O-Ton Jan-Werner Müller, Institut für die Wissenschaften
vom Menschen, Wien:
Ich denke, das ist vielleicht in der Tat ein klassischer Fall
dafür, dass man da bei den Populisten mitrennt und sie halt
natürlich auch genau in dem bestätigt, was sie immer schon
gesagt haben, und den Bürgern sozusagen vorgibt, zu
denken, aha, die kopieren das jetzt alle, in Panik, da wähle
ich doch gleich das Original.
SPD-Kandidat Patrick Dahlemann versucht die
Auseinandersetzung vor allem dort, wo die AfD stark ist – im
Netz.
O-Ton Patrick Dahlemann, SPD, MdL MecklenburgVorpommern:
Ich glaube, selbst die Kassiererin am Supermarkt verdaddelt
vielleicht auch gerne mal, während sie ihren Kaffee in der
Mittagspause trinkt, soweit sie die denn hat, eben auch mal
bei Facebook rum, um zu gucken, was da so passiert.
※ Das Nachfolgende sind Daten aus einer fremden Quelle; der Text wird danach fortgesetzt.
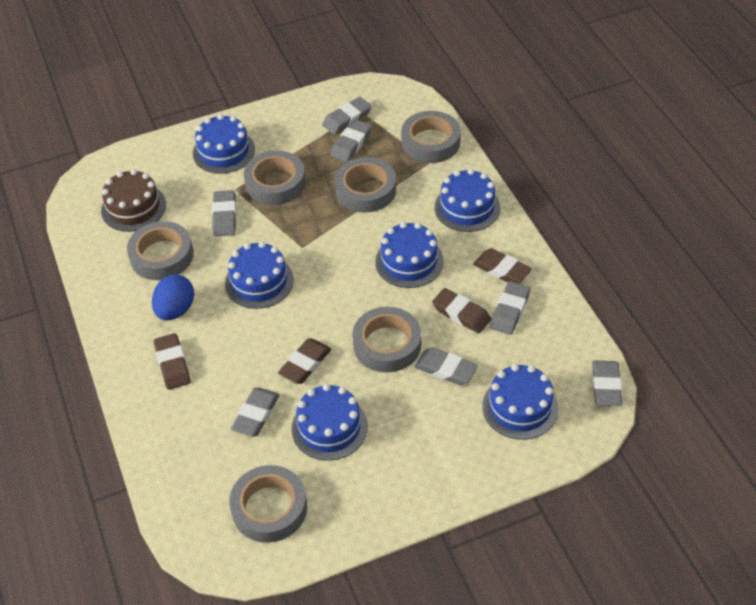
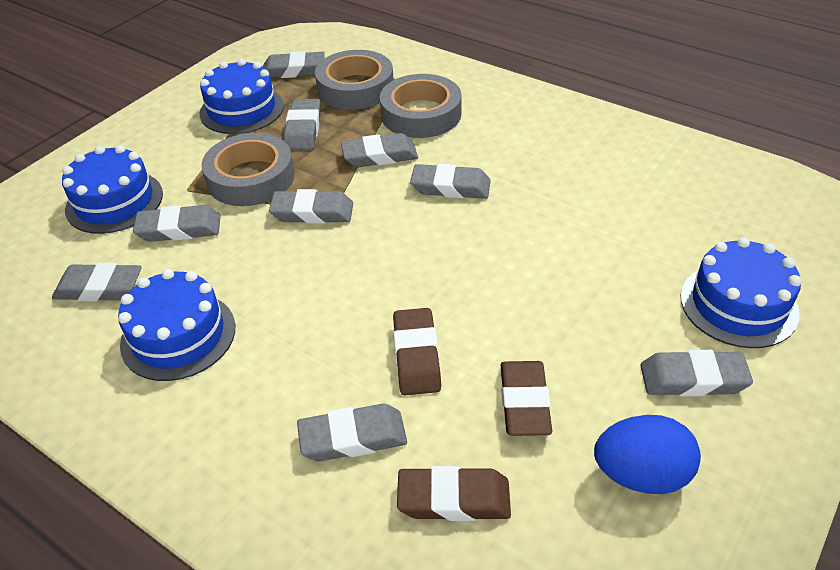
blue cake: [193,114,255,174] [225,241,294,309] [292,384,368,461] [375,222,444,288] [435,169,500,232] [482,364,559,440] = 6 -> [62,145,163,234] [118,269,235,381] [200,59,284,134] [680,237,802,348] = 4
brown cake: [101,169,166,232] = 1 -> none = 0
brown eraser: [154,333,191,390] [278,338,331,384] [432,288,491,334] [473,248,532,283] = 4 -> [393,308,441,395] [397,466,511,521] [501,361,552,436] = 3
grey eraser: [212,190,237,237] [231,388,279,437] [322,97,372,134] [330,119,372,162] [415,347,478,385] [490,281,530,335] [592,361,622,406] = 7 -> [52,263,142,302] [133,205,221,242] [263,51,325,78] [269,189,353,224] [283,99,321,150] [297,404,407,462] [341,133,418,167] [410,164,491,199] [640,350,753,396] = 9
grey tape: [127,221,194,280] [229,465,307,543] [244,150,306,205] [335,157,396,213] [352,307,421,372] [401,111,461,163] = 6 -> [201,133,295,206] [315,50,394,109] [380,74,462,138] = 3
Und
dann das Gefühl zu haben, Mensch, der Abgeordnete da, der
ist jemand, der sich rund um die Uhr für uns einsetzt, für
unsere Region.
Doch Dahlemann allein wird die SPD nicht retten. Der
Landesverband Mecklenburg-Vorpommern hat bei Facebook
gerade Mal 1.896 Likes, die CDU kommt auf 1.603. Die AfD
gefällt dagegen 14.523. Da ist noch viel zu tun für Patrick
Dahlemann und seine Parteifreunde.
O-Ton Patrick Dahlemann, SPD, MdL MecklenburgVorpommern:
Ich freue mich, dass unwahrscheinlich viele Kollegen meiner
Landtagsfraktion mittlerweile in den sozialen Netzwerken
unterwegs sind. Als ich hier in den Landtag nachgerückt bin,
waren das noch deutlich weniger. Und ich nehme da
durchaus auch meine älteren Kollegen mit an die Hand und
sage, lasst uns das mal machen, das wird euch gefallen, das
ist gut.
Für den Wahlkampf hat das wenig genutzt. Und so liegen AfD
und CDU kurz vor der Entscheidung fast gleichauf - ausgerechnet
in der politischen Heimat von Angela Merkel. Der CDUSpitzenkandidat redet, als wäre die Wahl schon verloren.
O-Ton Lorenz Caffier, CDU, Innenminister MecklenburgVorpommern:
Am Ende werden wir die Wahlen analysieren und uns fragen,
wo müssen wir gegensteuern, was müssen wir tun, um die
Menschen, die aus welchen Gründen auch immer nicht
zufrieden sind, wieder abzuholen und nicht zu stigmatisieren.
Die Regierungsparteien in Schwerin finden keine Antwort - auf die
Angstmacherei der AfD und deren Populismus.